Although this newspaper has consistently argued against any frivolous court injunctions precluding the EFCC or the police from carrying out their statutory duties, it is manifestly clear in the present case that there was a prima facie evidence for the Commission to be stopped in its tracks. Even the EFCC's choice of Saturday, April 17 for Ibori to appear at its office - on a non-working day - smells of bad faith. Was the day picked so that he may be conveniently detained for two days before official working hours? It now appears plausible that the allegation of political persecution against Chief Ibori is an albatross the Commission has to carry, until it can prove otherwise. We caution against any slide to the inglorious past of the Commission under Mallam Nuhu Ribadu, especially as the 2011 elections approach.
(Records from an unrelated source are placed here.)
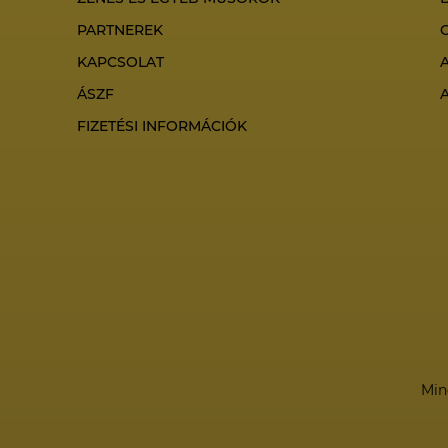
PARTNEREK
KAPCSOLAT
ÁSZF
FIZETÉSI INFORMÁCIÓK
Min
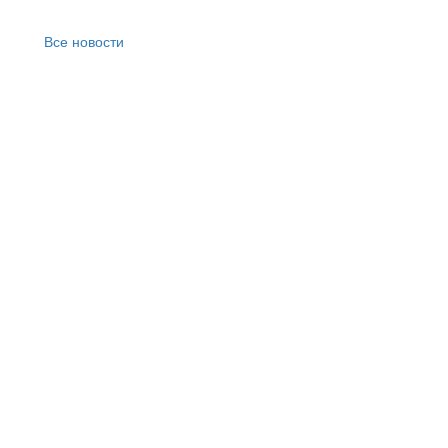
Все новости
That the entrenched culture of corruption, impunity and abuse of power lies at the heart of the present ruinous state of the Nigerian polity and economy is a self-evident truism. Likewise is it self-evident that the government has a duty to investigate and prosecute all those reasonably suspected or accused of having broken the law. This cannot justify, however, the state or any of its agencies breaking one law in order to enforce another. The Mrs Farida Waziri-led EFCC, which, on several previous occasions, had received our plaudit for its preference for observing the rule of law, has manifestly bungled its current case against Chief Ibori. It should own up its error and withdraw from this provocative and malicious offensive against the former governor.